Latin Grammy Nominees Mariachi Flor de Toloache make New York City history as its’ First and Only All-Women Mariachi Group. Founded in 2008, Mariachi Flor de Toloache is lead by singers Mireya I. Ramos (founder) & Shae Fiol (founding member). Reminiscent of the early days of mariachi the group started as a trio, Harp, Violin and Vihuela. Today, Mariachi Flor De Toloache performs as a full Mariachi ensemble. The members hail from diverse cultural backgrounds such as Mexico, Puerto Rico, Dominican Republic, Cuba, Australia, Colombia, Germany, Italy and the United States. This defines their unique flavor and sound. The result of this cultural bouquet is an edgy, versatile and fresh take on traditional Mexican music. They coalesce as would a band of sisters, with a grace and vibrant beauty that casts a spell over their audiences not unlike the legendary Toloache flower still being used in Mexico as a love potion. While working to preserve centuries old traditions of Mariachi, their melange of the traditional and the modern pushes the boundaries of the genre and brings Mariachi music to new audiences.

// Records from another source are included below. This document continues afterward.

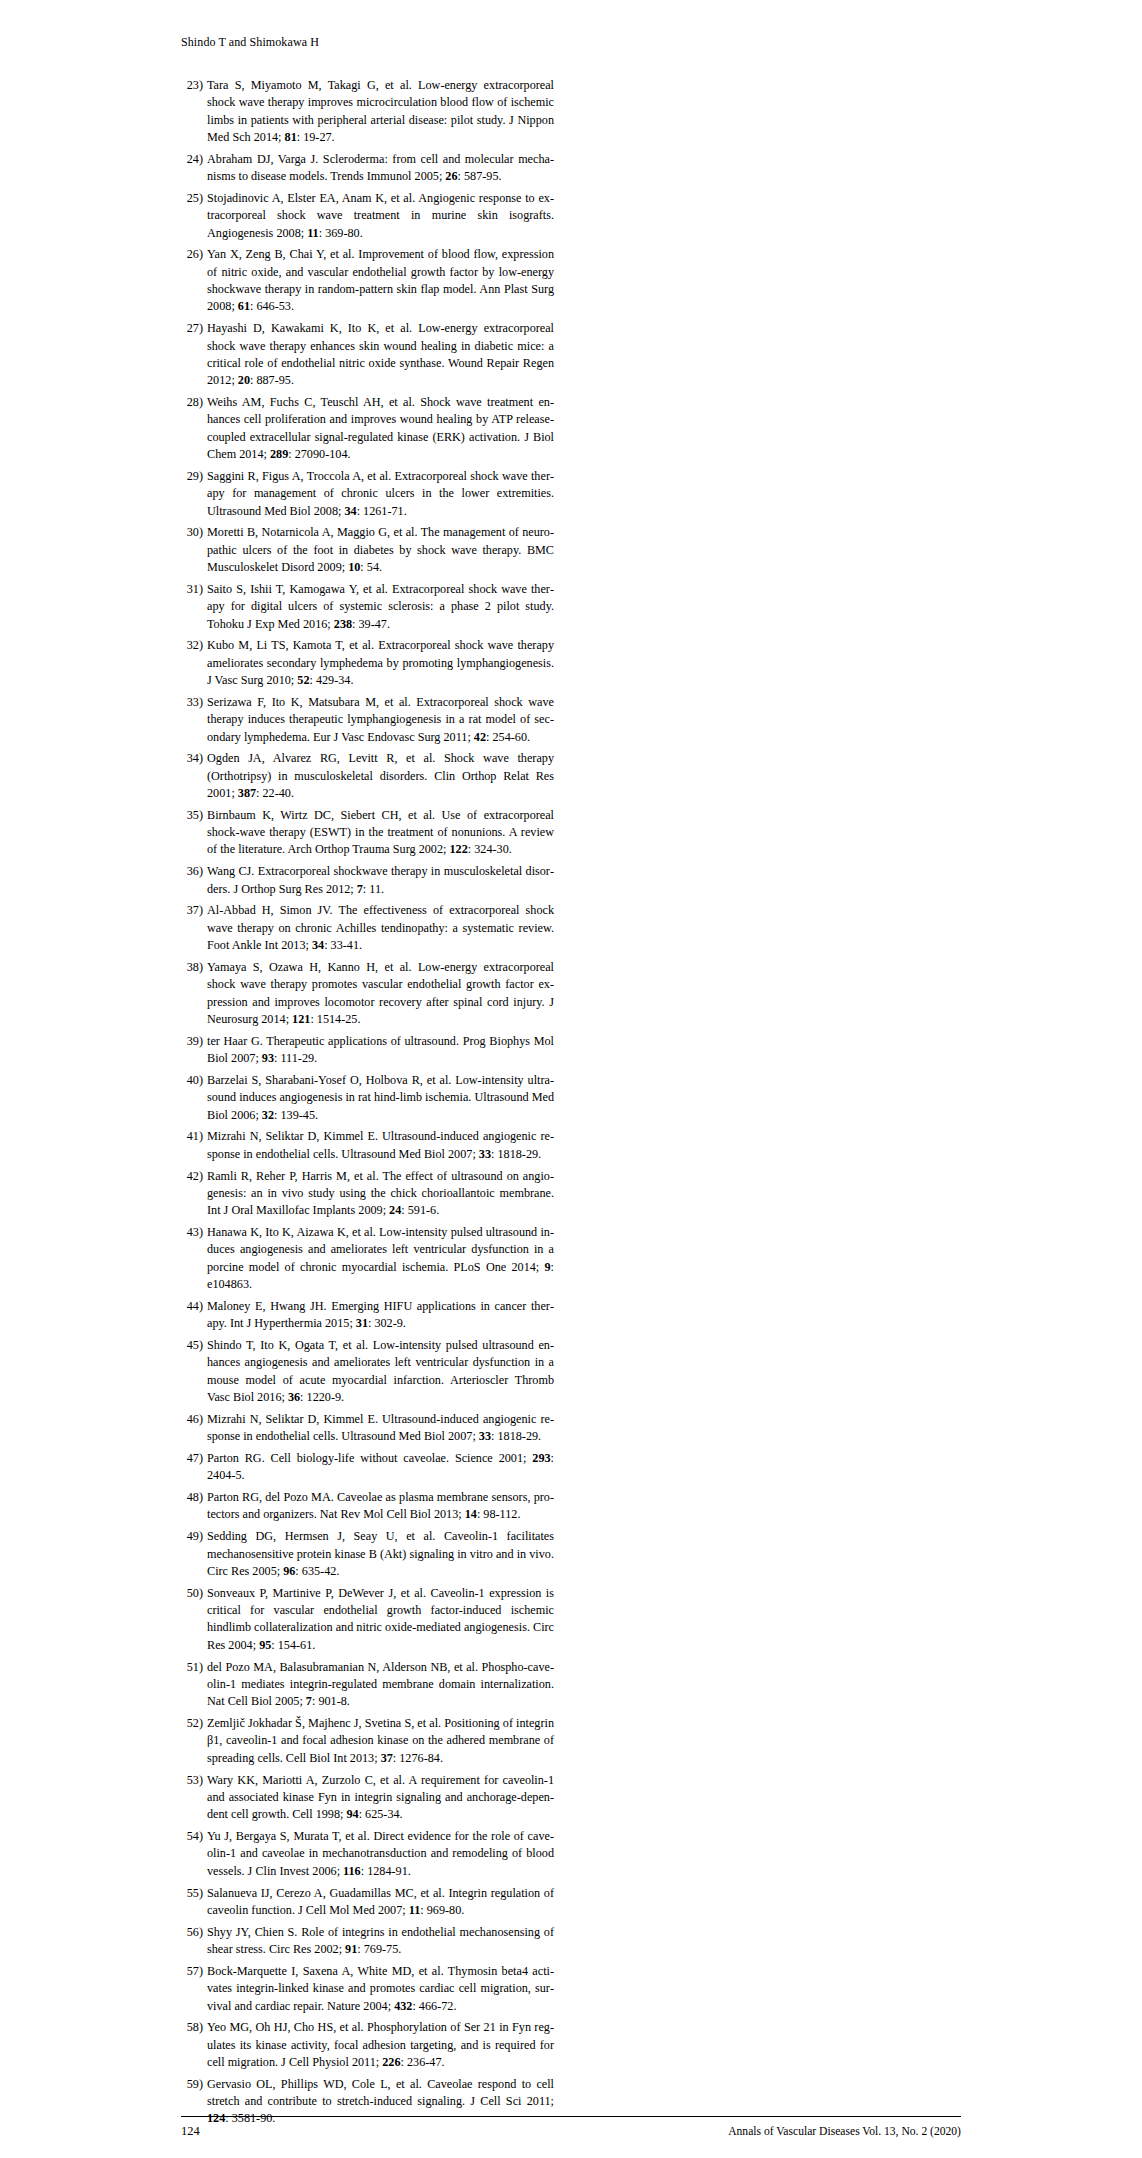Shindo T and Shimokawa H
23 Tara S, Miyamoto M, Takagi G, et al. Low-energy extracorporeal shock wave therapy improves microcirculation blood flow of ischemic limbs in patients with peripheral arterial disease: pilot study. J Nippon Med Sch 2014; 81: 19-27.
24 Abraham DJ, Varga J. Scleroderma: from cell and molecular mechanisms to disease models. Trends Immunol 2005; 26: 587-95.
25 Stojadinovic A, Elster EA, Anam K, et al. Angiogenic response to extracorporeal shock wave treatment in murine skin isografts. Angiogenesis 2008; 11: 369-80.
26 Yan X, Zeng B, Chai Y, et al. Improvement of blood flow, expression of nitric oxide, and vascular endothelial growth factor by low-energy shockwave therapy in random-pattern skin flap model. Ann Plast Surg 2008; 61: 646-53.
27 Hayashi D, Kawakami K, Ito K, et al. Low-energy extracorporeal shock wave therapy enhances skin wound healing in diabetic mice: a critical role of endothelial nitric oxide synthase. Wound Repair Regen 2012; 20: 887-95.
28 Weihs AM, Fuchs C, Teuschl AH, et al. Shock wave treatment enhances cell proliferation and improves wound healing by ATP release-coupled extracellular signal-regulated kinase (ERK) activation. J Biol Chem 2014; 289: 27090-104.
29 Saggini R, Figus A, Troccola A, et al. Extracorporeal shock wave therapy for management of chronic ulcers in the lower extremities. Ultrasound Med Biol 2008; 34: 1261-71.
30 Moretti B, Notarnicola A, Maggio G, et al. The management of neuropathic ulcers of the foot in diabetes by shock wave therapy. BMC Musculoskelet Disord 2009; 10: 54.
31 Saito S, Ishii T, Kamogawa Y, et al. Extracorporeal shock wave therapy for digital ulcers of systemic sclerosis: a phase 2 pilot study. Tohoku J Exp Med 2016; 238: 39-47.
32 Kubo M, Li TS, Kamota T, et al. Extracorporeal shock wave therapy ameliorates secondary lymphedema by promoting lymphangiogenesis. J Vasc Surg 2010; 52: 429-34.
33 Serizawa F, Ito K, Matsubara M, et al. Extracorporeal shock wave therapy induces therapeutic lymphangiogenesis in a rat model of secondary lymphedema. Eur J Vasc Endovasc Surg 2011; 42: 254-60.
34 Ogden JA, Alvarez RG, Levitt R, et al. Shock wave therapy (Orthotripsy) in musculoskeletal disorders. Clin Orthop Relat Res 2001; 387: 22-40.
35 Birnbaum K, Wirtz DC, Siebert CH, et al. Use of extracorporeal shock-wave therapy (ESWT) in the treatment of nonunions. A review of the literature. Arch Orthop Trauma Surg 2002; 122: 324-30.
36 Wang CJ. Extracorporeal shockwave therapy in musculoskeletal disorders. J Orthop Surg Res 2012; 7: 11.
37 Al-Abbad H, Simon JV. The effectiveness of extracorporeal shock wave therapy on chronic Achilles tendinopathy: a systematic review. Foot Ankle Int 2013; 34: 33-41.
38 Yamaya S, Ozawa H, Kanno H, et al. Low-energy extracorporeal shock wave therapy promotes vascular endothelial growth factor expression and improves locomotor recovery after spinal cord injury. J Neurosurg 2014; 121: 1514-25.
39ter Haar G. Therapeutic applications of ultrasound. Prog Biophys Mol Biol 2007; 93: 111-29.
40 Barzelai S, Sharabani-Yosef O, Holbova R, et al. Low-intensity ultrasound induces angiogenesis in rat hind-limb ischemia. Ultrasound Med Biol 2006; 32: 139-45.
41 Mizrahi N, Seliktar D, Kimmel E. Ultrasound-induced angiogenic response in endothelial cells. Ultrasound Med Biol 2007; 33: 1818-29.
42 Ramli R, Reher P, Harris M, et al. The effect of ultrasound on angiogenesis: an in vivo study using the chick chorioallantoic membrane. Int J Oral Maxillofac Implants 2009; 24: 591-6.
43 Hanawa K, Ito K, Aizawa K, et al. Low-intensity pulsed ultrasound induces angiogenesis and ameliorates left ventricular dysfunction in a porcine model of chronic myocardial ischemia. PLoS One 2014; 9: e104863.
44 Maloney E, Hwang JH. Emerging HIFU applications in cancer therapy. Int J Hyperthermia 2015; 31: 302-9.
45 Shindo T, Ito K, Ogata T, et al. Low-intensity pulsed ultrasound enhances angiogenesis and ameliorates left ventricular dysfunction in a mouse model of acute myocardial infarction. Arterioscler Thromb Vasc Biol 2016; 36: 1220-9.
46 Mizrahi N, Seliktar D, Kimmel E. Ultrasound-induced angiogenic response in endothelial cells. Ultrasound Med Biol 2007; 33: 1818-29.
47 Parton RG. Cell biology-life without caveolae. Science 2001; 293: 2404-5.
48 Parton RG, del Pozo MA. Caveolae as plasma membrane sensors, protectors and organizers. Nat Rev Mol Cell Biol 2013; 14: 98-112.
49 Sedding DG, Hermsen J, Seay U, et al. Caveolin-1 facilitates mechanosensitive protein kinase B (Akt) signaling in vitro and in vivo. Circ Res 2005; 96: 635-42.
50 Sonveaux P, Martinive P, DeWever J, et al. Caveolin-1 expression is critical for vascular endothelial growth factor-induced ischemic hindlimb collateralization and nitric oxide-mediated angiogenesis. Circ Res 2004; 95: 154-61.
51del Pozo MA, Balasubramanian N, Alderson NB, et al. Phospho-caveolin-1 mediates integrin-regulated membrane domain internalization. Nat Cell Biol 2005; 7: 901-8.
52 Zemljič Jokhadar Š, Majhenc J, Svetina S, et al. Positioning of integrin β1, caveolin-1 and focal adhesion kinase on the adhered membrane of spreading cells. Cell Biol Int 2013; 37: 1276-84.
53 Wary KK, Mariotti A, Zurzolo C, et al. A requirement for caveolin-1 and associated kinase Fyn in integrin signaling and anchorage-dependent cell growth. Cell 1998; 94: 625-34.
54 Yu J, Bergaya S, Murata T, et al. Direct evidence for the role of caveolin-1 and caveolae in mechanotransduction and remodeling of blood vessels. J Clin Invest 2006; 116: 1284-91.
55 Salanueva IJ, Cerezo A, Guadamillas MC, et al. Integrin regulation of caveolin function. J Cell Mol Med 2007; 11: 969-80.
56 Shyy JY, Chien S. Role of integrins in endothelial mechanosensing of shear stress. Circ Res 2002; 91: 769-75.
57 Bock-Marquette I, Saxena A, White MD, et al. Thymosin beta4 activates integrin-linked kinase and promotes cardiac cell migration, survival and cardiac repair. Nature 2004; 432: 466-72.
58 Yeo MG, Oh HJ, Cho HS, et al. Phosphorylation of Ser 21 in Fyn regulates its kinase activity, focal adhesion targeting, and is required for cell migration. J Cell Physiol 2011; 226: 236-47.
59 Gervasio OL, Phillips WD, Cole L, et al. Caveolae respond to cell stretch and contribute to stretch-induced signaling. J Cell Sci 2011; 124: 3581-90.
124 Annals of Vascular Diseases Vol. 13, No. 2 (2020)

Read their complete bio here
1. From the Latin Grammy nomination to the upcoming and recent tours, Mariachi Flor de Toloache is extremely impressive as NYC’s first and only Mariachi group. Tell us about your experiences! Anything coming up soon?
It has been quite a beautiful and empowering adventure. We started in 2008 knowing we wanted to experiment with the tradition of mariachi which had been passed down by my dad. Little did we know that by being persistent, playing for tips, playing in the subway in the middle of winter, dealing with much criticism for not following the tradition as is, it would all lead to being nominated for our first self produced album then recently nominated again for our second album. It’s definitely mind blowing how much you can accomplish when you’re persistent, true to yourself, passionate and follow your vision. More important than the recognition of an award, is the continuous inspiration we spread to young girls and boys. Seeing them singing along to our songs and connecting to our music is priceless!
Right now we are touring with legendary Cafetacvba which has been a dream of ours!
Then we start our west coast Day of the dead tour with La Santa Cecilia and Mexrissey Oct 27-Nov 3rd
We end our tour at the Latin Grammys where we will be performing at the Ceremony accompanying Natalia Fourcade 11/16.
This week we were featured on the new release of Paul McCartneys Holidays Rule Vol.2. On one of the tracks titled- That’s what I want for Christmas
2. What have you done as a group/individually to get to where you are today? Any secrets for success?
I always suggest to just go out there and jam! That’s the best school for music. I jammed a lot, sat in all over NYC. Would always show up to someone’s gig with my instrument, performed, recorded and collaborated for free a lot to gain experience and make connections. I went out there and networked lots. I also tried to play as much different genres of music that I could taking advantage that I’m in a melting pot of a city.
I always say leave your ego at home, open your heart and just play music! There nothing like it! Also, finding & creating your own sound, style and passion is important.
3. As fellow female musicians in a male dominated industry, do you think we have a specific role or responsibility as female brass players or mariachi musicians? How do you incorporate that (or not) into your own life as a musician? Do you have any advice for young female musicians?
What I’ve learned working with men is that you can’t change their behavior or way of thinking over night. There are many ways to shine and still accomplish what you want.
We do have a responsibility to be aware that machismo exists in all cultures and that we as women need to have each other’s back but to also be aware that we need to work on our dynamics – Woman to Woman. Once we brake that I think the change in men will happen organically with the new generations to come. We have to set an example and inspire each other!
4. Is there anything you wished you had known as a student or young professional that you know now? Any advice that you’d like to share with younger musicians?
I wish I would of focused more on this project sooner. I wanted to play and do so many things at same time that sometimes my vision of where I wanted this project to go was blurred at times. I also wished I would of had more confidence as a woman. As a professional musician, I wish I would of known them all I know about music business now.
5. Any resources you recommend? Books, podcasts, recordings that changed your life etc.
I didn’t listen to much music but once I started paying attention to music on Spotify, Pandora, etc and making my playlists, it really motivated me to write and arrange more music. Also seeing how you can change someone’s life through music or even connect with someone who doesn’t speak your language, is what keeps me motivated to do what we do.